Dug from a creek bed on the site of an old ghost town here in KS. It's Milk glass, and Ingrams Milk Weed Cream is embossed around the rim.

 Anyone seen one?

 Angie


----------



## TheDiggerBoy91 (Nov 24, 2004)

I believe Ingrams milk weed cream was a cold cream similar to ponds....[]


----------



## diggerjeff (Nov 24, 2004)

ingram's milkweed cream is listed under cosmetic bottles . i love milk glass bottles ,but dont find enough of them!! that bottle is worth about $25.00 or so in very good cond. nice find!!


----------



## ksdigger (Nov 24, 2004)

*pats self on the back* 
 It's in great condition, except for a hairline crack on the inside(can't tell for sure if it's a crack, or just a defect)  do you know what the manufacturing date is for those?

 Angie


----------



## diggerjeff (Nov 25, 2004)

http://www.antique-hangups.com/0208b.htm
 the above link is of an advertisement for ingrams milkweed cream
  i believe this product is still on the market made by bristol - meyers co. i am not sure of the exact age . i would need to see it . it could be 1020's or newer.


----------



## ksdigger (Dec 10, 2004)

I finally got a few webcam pic of the Ingrams bottle

 here they are

 http://members.cox.net/adcollins/ingrams%202.jpg
 http://members.cox.net/adcollins/Ingrams%203.jpg

 Angie


----------



## slimdigger (Dec 10, 2004)

Here are some clearer pics of the bottle being discussed.

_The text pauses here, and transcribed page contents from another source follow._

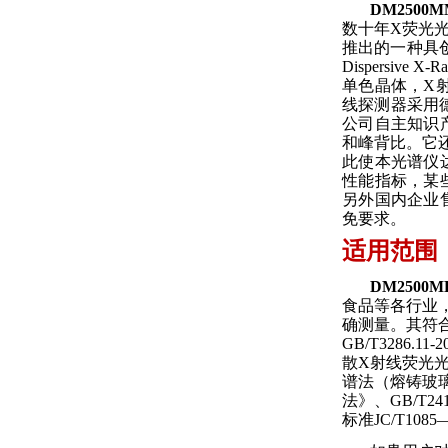
DM2500
数十年
X
荧光
推出的一种具
Dispersive X-Ra
单色晶体，
X
线探测器采用
公司自主知识
和峰背比。
它
此使本光谱仪
性能
指标，某
另外国内企业
免
要求。
适用范围
DM2500M
食品等各行业
确测量。其符
GB/T3286.11-2
散
X
射线荧光
谱法（熔铸玻
法》、
GB/T241
标准
JC/T1085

I also have a cobalt Ingram's Shaving Cream bottle around somewhere. Slimdigger


----------



## slimdigger (Dec 10, 2004)

....and a full frontal view.


----------



## Maine Digger (Dec 10, 2004)

Hi Angie[] I dug up the same bottle a couple of months ago here in Maine. It came out of a 1920s era dump site. What I like about the bottle is the faint swirls in the glass that almost gives it a marble-ized appearance.  Mine has a patent # on the base - 481953, I believe there's a list somewhere around my house that reveals the approximate age of an item based upon it's patent #. I'll post it when I can find it, I've started packing things away due to an up-coming move[&:]


----------



## ksdigger (Dec 10, 2004)

I thought the same thing about that swirl in the glass.  Thanks for the clearer pictures as well... I have a great proffessional camera, but keep sending my husband off with the film... he forgets to put them on disk for me. (and I hate digital cameras... bad experience.. dont ask)
 Mine only has one thread on the lip.  It looks alot smaller.  

 The patent number on this one is 481953

 Angie


----------



## billyray420 (Feb 5, 2007)

I am selling a bottle on ebay right now, not sure if it had milkweed cream in it or not, please let me know if you know anything about this bottle so that I can put it in the description.  I dug the bottle out of an old pioneer dump in ontario.

 FREDERICK F. INGRAM & CO. SMALL OLD ANTIQUE CORK BOTTLE
 Item number: 130076769962 
https://i159.photobucket.com/albums/t158/billyray420/INGRAM.jpg


----------



## conde (Apr 12, 2007)

I found one of these Ingram's Milk Weed bottles in Detroit.  It has a patent number of 481953 on the base.  I looked up this number on a U.S. patent website and it indicated that Frederick Ingram patented this bottle on Sept. 6, 1892.


----------